【「本が好き!」レビュー】『光』三浦しをん著
提供: 本が好き!実はあまり期待してなかった。その前に読んだ「星間商事株式会社社史編纂室」は期待外れだったし。
この作品で新しい三浦さんを見つけ安心した。
まずメモ代わりのいつものあらすじを。
小さな島、勾玉に似た形の美浜島に住む中学生、信之・美花・輔の半生。
不意に島を襲った大津波で家族も美しい風景も砂に埋もれて、死体袋が累々と並んでいた。
この後、三人は別の道を歩み始めたが、常に過去を振り返らずにはいられない、心の底辺にいつも居座ったものがある。それが滑り落ちてしまった風景もまた真実だった。
美しい美浜島は隣近所が顔見知りという美しいのどかなところだった。信之と美花は机が隣どうしであり中学生になって自然に二人の交わりは性的なものになっていった。神社の浦山に登った時、沖に白い波の線ができそれが大津波になって島を飲み込んだ。いつも信之の後を追い嫌われて邪険にされてきた輔も、こっそりついてきていて命が助かった。だがその山の上で美花は男に襲われていた。信之は男を絞殺し崖から落としてしまう。
津波の後で生き残ったのは6人だった。灯台守の老人、輔親子、信之、美花。殺された山中。
20年後、信之は養護施設で高校を卒業し、川崎の市役所に勤めていた。結婚し妻の南海子と娘の椿がいた。
美花は女優になりしたたかに生きていた、輔は性に合ったプレス工になり、会社を転々とし、川崎に来ていた。
輔は信之の妻と知りながら南海子に近づき関係を持った。
南海子は何ごとにも無関心に見える夫に物足りなさと疑問を感じていた。
輔は島を出てから信之を探していた。連絡がついて尋ねて来た輔に信之は20年たっても相変わらず冷淡で嫌悪感をあらわにし、南海子とのことを告げても態度は変わらなかった。
輔は酒乱になって転がり込んできた父親の暴力にも耐え、子供の頃の習慣か逆らわず殺風景なアパートの一室で同居していた。信之は輔がほのめかす島での殺人が気になり空き室になっている階下から輔をうかがっていた。
彼は娘の椿が襲われて取り乱した南海子に向って無造作に「殺そうか」という。そうすれば気が済むだろうと口にする。彼は「死」の意味するものが、いつの間にか危うい、はかないものに感じられていた。常ならないことが起きることも、起きない意味も自分の心からすっかり抜けてしまっていた。
邪魔なら「殺そうか」と簡単に口にする。「死」は一度切り抜けると、それでも生きていけると感じていた。彼の心はもう島の死の後空洞のままだった。
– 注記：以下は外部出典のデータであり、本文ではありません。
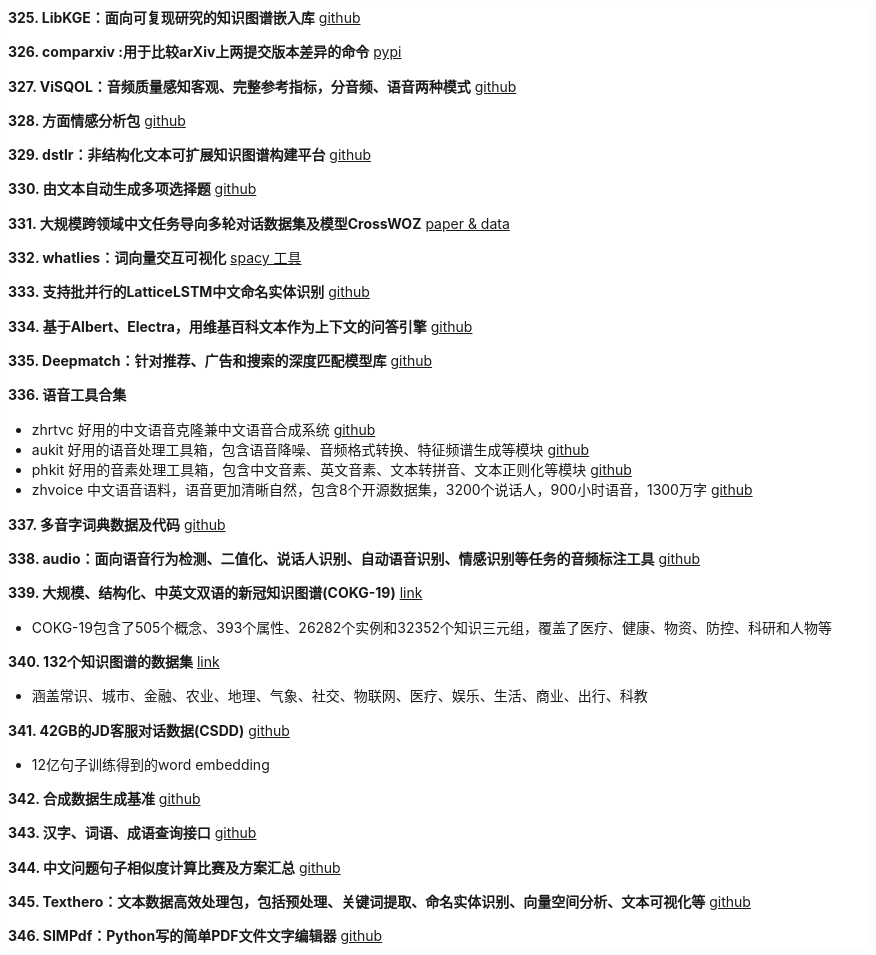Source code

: **325\. LibKGE：面向可复现研究的知识图谱嵌入库** [github](https://github.com/uma-pi1/kge)

**326\. comparxiv :用于比较arXiv上两提交版本差异的命令** [pypi](https://pypi.org/project/comparxiv/)

**327\. ViSQOL：音频质量感知客观、完整参考指标，分音频、语音两种模式** [github](https://github.com/google/visqol)

**328\. 方面情感分析包** [github](https://github.com/ScalaConsultants/Aspect-Based-Sentiment-Analysis)

**329\. dstlr：非结构化文本可扩展知识图谱构建平台** [github](https://github.com/dstlry/dstlr)

**330\. 由文本自动生成多项选择题** [github](https://github.com/KristiyanVachev/Question-Generation)

**331\. 大规模跨领域中文任务导向多轮对话数据集及模型CrossWOZ** [paper & data](https://arxiv.org/pdf/2002.11893.pdf)

**332\. whatlies：词向量交互可视化** [spacy
工具](https://spacy.io/universe/project/whatlies)

**333\. 支持批并行的LatticeLSTM中文命名实体识别** [github](https://github.com/LeeSureman/Batch_Parallel_LatticeLSTM)

**334\. 基于Albert、Electra，用维基百科文本作为上下文的问答引擎** [github](https://github.com/renatoviolin/Question-Answering-Albert-Electra)

**335\. Deepmatch：针对推荐、广告和搜索的深度匹配模型库** [github](https://github.com/shenweichen/DeepMatch)

**336\. 语音工具合集**
  - zhrtvc 好用的中文语音克隆兼中文语音合成系统 [github](https://github.com/KuangDD/zhrtvc)
  - aukit 好用的语音处理工具箱，包含语音降噪、音频格式转换、特征频谱生成等模块 [github](https://github.com/KuangDD/aukit)
  - phkit 好用的音素处理工具箱，包含中文音素、英文音素、文本转拼音、文本正则化等模块 [github](https://github.com/KuangDD/phkit)
  - zhvoice 中文语音语料，语音更加清晰自然，包含8个开源数据集，3200个说话人，900小时语音，1300万字 [github](https://github.com/KuangDD/zhvoice)

**337\. 多音字词典数据及代码** [github](https://github.com/mozillazg/phrase-pinyin-data)

**338\. audio：面向语音行为检测、二值化、说话人识别、自动语音识别、情感识别等任务的音频标注工具** [github](https://github.com/midas-research/audino)

**339\. 大规模、结构化、中英文双语的新冠知识图谱(COKG-19)** [link](http://openkg.cn/dataset/39801d1b-0b51-4cde-a06c-62def5a70563)
  - COKG-19包含了505个概念、393个属性、26282个实例和32352个知识三元组，覆盖了医疗、健康、物资、防控、科研和人物等

**340\. 132个知识图谱的数据集** [link](http://openkg.cn/dataset)
  - 涵盖常识、城市、金融、农业、地理、气象、社交、物联网、医疗、娱乐、生活、商业、出行、科教

**341\. 42GB的JD客服对话数据(CSDD)** [github](https://github.com/jd-aig/nlp_baai/tree/master/pretrained_models_and_embeddings)
  - 12亿句子训练得到的word embedding

**342\. 合成数据生成基准** [github](https://github.com/sdv-dev/SDGym)

**343\. 汉字、词语、成语查询接口** [github](https://github.com/netnr/zidian/tree/206028e5ce9a608afc583820df8dc2d1d4b61781)

**344\. 中文问题句子相似度计算比赛及方案汇总** [github](https://github.com/ShuaichiLi/Chinese-sentence-similarity-task)

**345\. Texthero：文本数据高效处理包，包括预处理、关键词提取、命名实体识别、向量空间分析、文本可视化等** [github](https://github.com/jbesomi/texthero)

**346\. SIMPdf：Python写的简单PDF文件文字编辑器** [github](https://github.com/shashanoid/Simpdf)
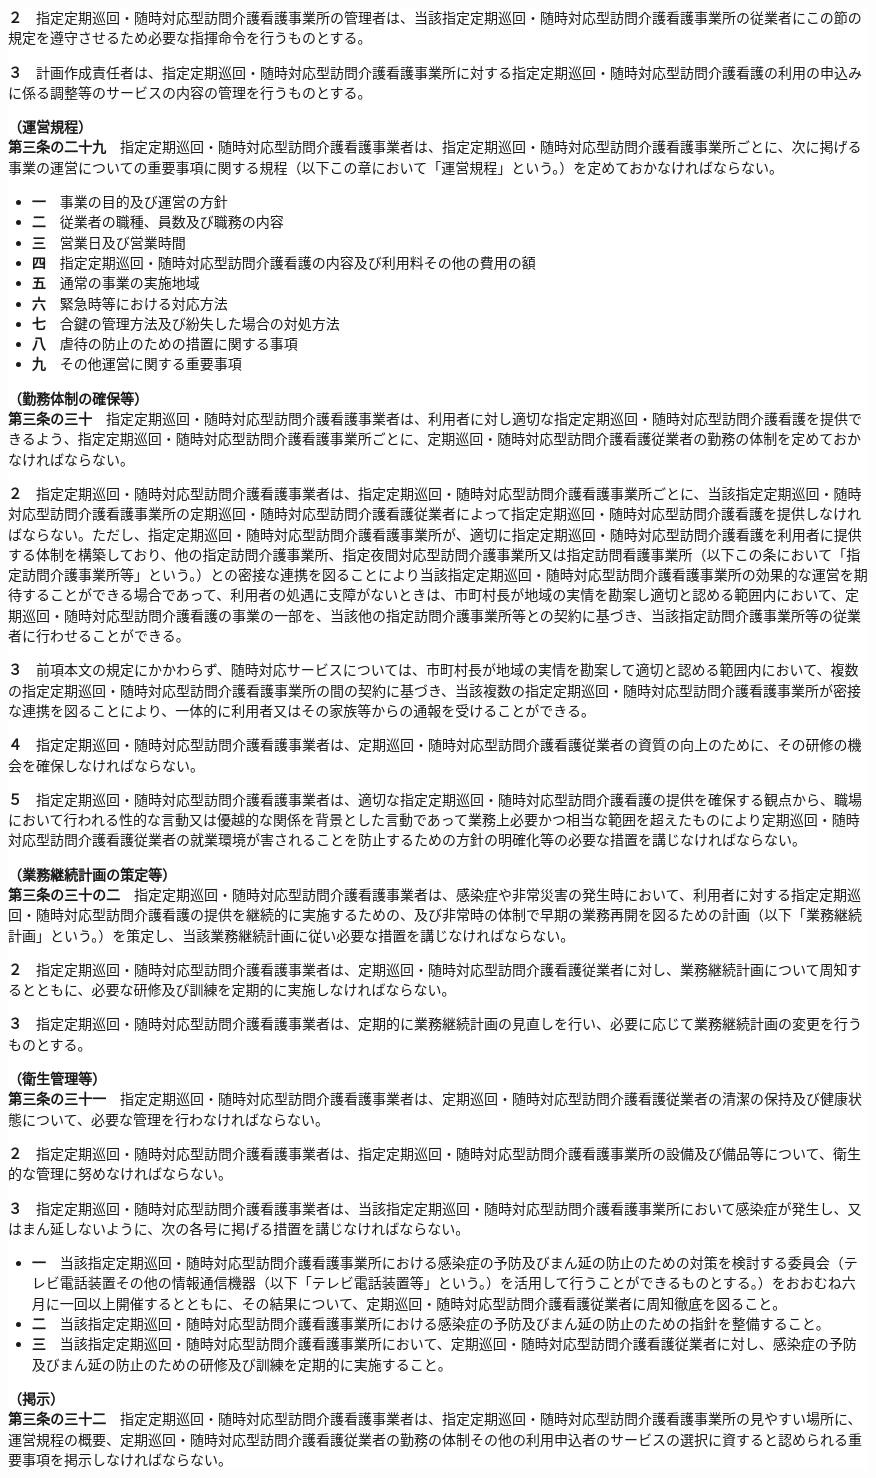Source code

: **２**　指定定期巡回・随時対応型訪問介護看護事業所の管理者は、当該指定定期巡回・随時対応型訪問介護看護事業所の従業者にこの節の規定を遵守させるため必要な指揮命令を行うものとする。  
  
**３**　計画作成責任者は、指定定期巡回・随時対応型訪問介護看護事業所に対する指定定期巡回・随時対応型訪問介護看護の利用の申込みに係る調整等のサービスの内容の管理を行うものとする。  
  
**（運営規程）**  
**第三条の二十九**　指定定期巡回・随時対応型訪問介護看護事業者は、指定定期巡回・随時対応型訪問介護看護事業所ごとに、次に掲げる事業の運営についての重要事項に関する規程（以下この章において「運営規程」という。）を定めておかなければならない。  
* **一**　事業の目的及び運営の方針  
* **二**　従業者の職種、員数及び職務の内容  
* **三**　営業日及び営業時間  
* **四**　指定定期巡回・随時対応型訪問介護看護の内容及び利用料その他の費用の額  
* **五**　通常の事業の実施地域  
* **六**　緊急時等における対応方法  
* **七**　合鍵の管理方法及び紛失した場合の対処方法  
* **八**　虐待の防止のための措置に関する事項  
* **九**　その他運営に関する重要事項  
  
**（勤務体制の確保等）**  
**第三条の三十**　指定定期巡回・随時対応型訪問介護看護事業者は、利用者に対し適切な指定定期巡回・随時対応型訪問介護看護を提供できるよう、指定定期巡回・随時対応型訪問介護看護事業所ごとに、定期巡回・随時対応型訪問介護看護従業者の勤務の体制を定めておかなければならない。  
  
**２**　指定定期巡回・随時対応型訪問介護看護事業者は、指定定期巡回・随時対応型訪問介護看護事業所ごとに、当該指定定期巡回・随時対応型訪問介護看護事業所の定期巡回・随時対応型訪問介護看護従業者によって指定定期巡回・随時対応型訪問介護看護を提供しなければならない。ただし、指定定期巡回・随時対応型訪問介護看護事業所が、適切に指定定期巡回・随時対応型訪問介護看護を利用者に提供する体制を構築しており、他の指定訪問介護事業所、指定夜間対応型訪問介護事業所又は指定訪問看護事業所（以下この条において「指定訪問介護事業所等」という。）との密接な連携を図ることにより当該指定定期巡回・随時対応型訪問介護看護事業所の効果的な運営を期待することができる場合であって、利用者の処遇に支障がないときは、市町村長が地域の実情を勘案し適切と認める範囲内において、定期巡回・随時対応型訪問介護看護の事業の一部を、当該他の指定訪問介護事業所等との契約に基づき、当該指定訪問介護事業所等の従業者に行わせることができる。  
  
**３**　前項本文の規定にかかわらず、随時対応サービスについては、市町村長が地域の実情を勘案して適切と認める範囲内において、複数の指定定期巡回・随時対応型訪問介護看護事業所の間の契約に基づき、当該複数の指定定期巡回・随時対応型訪問介護看護事業所が密接な連携を図ることにより、一体的に利用者又はその家族等からの通報を受けることができる。  
  
**４**　指定定期巡回・随時対応型訪問介護看護事業者は、定期巡回・随時対応型訪問介護看護従業者の資質の向上のために、その研修の機会を確保しなければならない。  
  
**５**　指定定期巡回・随時対応型訪問介護看護事業者は、適切な指定定期巡回・随時対応型訪問介護看護の提供を確保する観点から、職場において行われる性的な言動又は優越的な関係を背景とした言動であって業務上必要かつ相当な範囲を超えたものにより定期巡回・随時対応型訪問介護看護従業者の就業環境が害されることを防止するための方針の明確化等の必要な措置を講じなければならない。  
  
**（業務継続計画の策定等）**  
**第三条の三十の二**　指定定期巡回・随時対応型訪問介護看護事業者は、感染症や非常災害の発生時において、利用者に対する指定定期巡回・随時対応型訪問介護看護の提供を継続的に実施するための、及び非常時の体制で早期の業務再開を図るための計画（以下「業務継続計画」という。）を策定し、当該業務継続計画に従い必要な措置を講じなければならない。  
  
**２**　指定定期巡回・随時対応型訪問介護看護事業者は、定期巡回・随時対応型訪問介護看護従業者に対し、業務継続計画について周知するとともに、必要な研修及び訓練を定期的に実施しなければならない。  
  
**３**　指定定期巡回・随時対応型訪問介護看護事業者は、定期的に業務継続計画の見直しを行い、必要に応じて業務継続計画の変更を行うものとする。  
  
**（衛生管理等）**  
**第三条の三十一**　指定定期巡回・随時対応型訪問介護看護事業者は、定期巡回・随時対応型訪問介護看護従業者の清潔の保持及び健康状態について、必要な管理を行わなければならない。  
  
**２**　指定定期巡回・随時対応型訪問介護看護事業者は、指定定期巡回・随時対応型訪問介護看護事業所の設備及び備品等について、衛生的な管理に努めなければならない。  
  
**３**　指定定期巡回・随時対応型訪問介護看護事業者は、当該指定定期巡回・随時対応型訪問介護看護事業所において感染症が発生し、又はまん延しないように、次の各号に掲げる措置を講じなければならない。  
* **一**　当該指定定期巡回・随時対応型訪問介護看護事業所における感染症の予防及びまん延の防止のための対策を検討する委員会（テレビ電話装置その他の情報通信機器（以下「テレビ電話装置等」という。）を活用して行うことができるものとする。）をおおむね六月に一回以上開催するとともに、その結果について、定期巡回・随時対応型訪問介護看護従業者に周知徹底を図ること。  
* **二**　当該指定定期巡回・随時対応型訪問介護看護事業所における感染症の予防及びまん延の防止のための指針を整備すること。  
* **三**　当該指定定期巡回・随時対応型訪問介護看護事業所において、定期巡回・随時対応型訪問介護看護従業者に対し、感染症の予防及びまん延の防止のための研修及び訓練を定期的に実施すること。  
  
**（掲示）**  
**第三条の三十二**　指定定期巡回・随時対応型訪問介護看護事業者は、指定定期巡回・随時対応型訪問介護看護事業所の見やすい場所に、運営規程の概要、定期巡回・随時対応型訪問介護看護従業者の勤務の体制その他の利用申込者のサービスの選択に資すると認められる重要事項を掲示しなければならない。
ただ、憧れて心の支えにしてきた美花だけは、守らなくてはならない。輔がほのめかす、あの時の証拠写真があるのなら取り返さなくてはならない。
彼は輔の話で死んだ灯台守が暴行と殺人現場の証拠写真を父親に預けたと知る。
父親には睡眠薬を飲ませて事故死させようとしたが酒がもとで死んでしまう。つぎに輔殺害の準備をする。
信之は輔を殺して埋めた。
輔からの手紙が届く。彼も生きたいと思う心の底ではいつも死にたかったと書いてきた。
南海子は彼の出身地が歴史的な大津波があった島だということを知る。彼は生き残りだ。
南海子は信之が少し理解できた。
信之は死んだ家族や多くの人々命が一瞬で流れ去り飲み込まれたときに新しく生まれたのか。
信之は輔を殺し、世界の外で生きていくのかと思えたが、家族のもとに帰ってくる。犯した罪も、死も彼の心に残っていなかったのだろうか。
幸せでない終わり方が信之に似合っている。最後に生まれた島を家族で訪ねるが、島は明るい光で満たされ椿の花が満開だった。南海子が振り仰ぐと信之の顔は逆光になって暗く、よく見えなかった。
今まで読んだ作品は明るさがあった。今回はそれを脱ぎ捨てて、多少粘着質に書き込んだ物語で、新しい面での実力を知った。